Copy the material below word for word, leaving out the pictures.

= Beginning of Section =

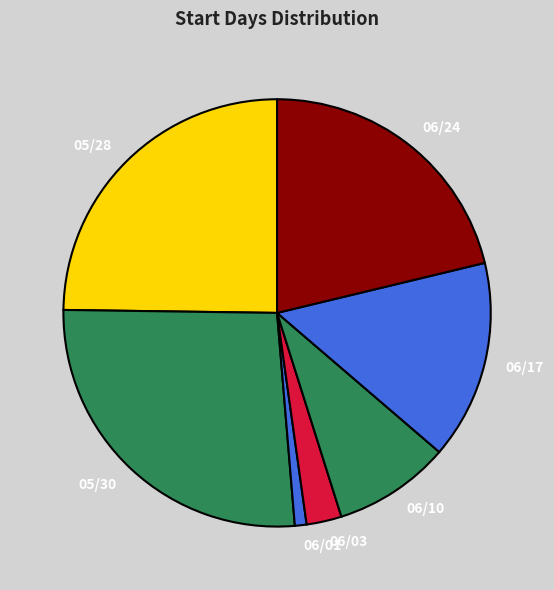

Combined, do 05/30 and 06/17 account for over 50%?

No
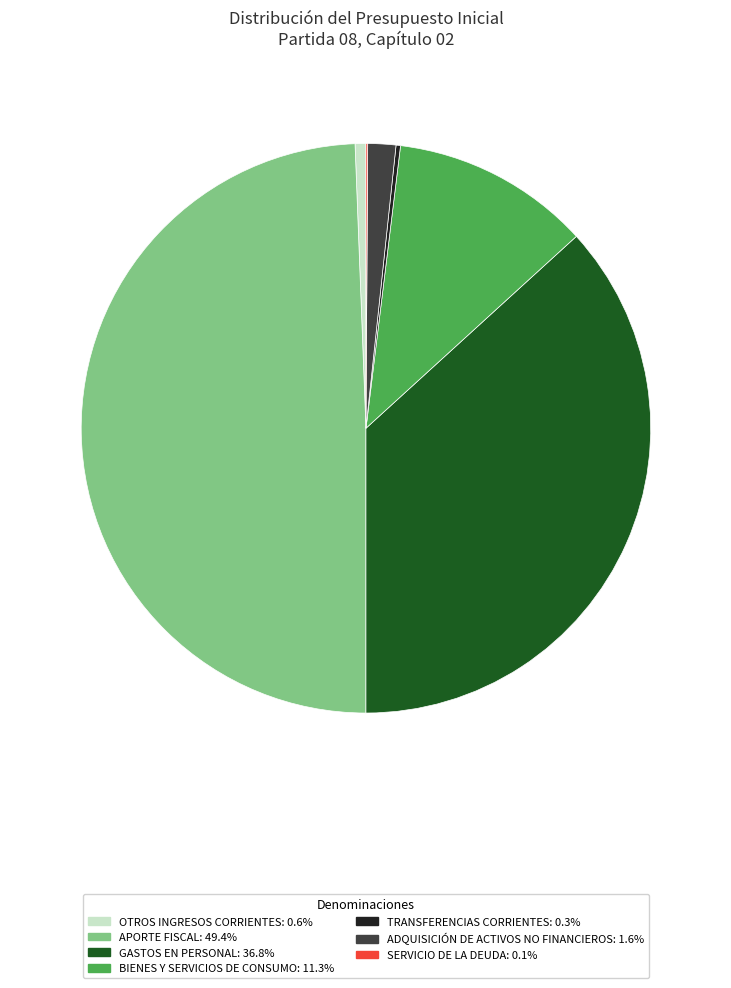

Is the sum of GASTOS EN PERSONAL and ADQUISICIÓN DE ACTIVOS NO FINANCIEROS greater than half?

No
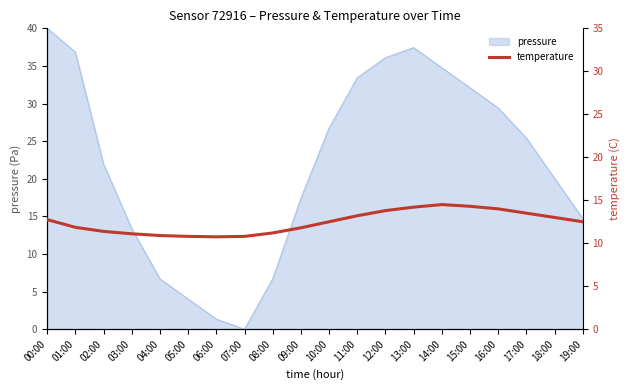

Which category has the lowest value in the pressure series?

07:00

= End of Section =

§ **Result of this task**:
Combined, do 05/30 and 06/17 account for over 50%?

No

Is the sum of GASTOS EN PERSONAL and ADQUISICIÓN DE ACTIVOS NO FINANCIEROS greater than half?

No

Which category has the lowest value in the pressure series?

07:00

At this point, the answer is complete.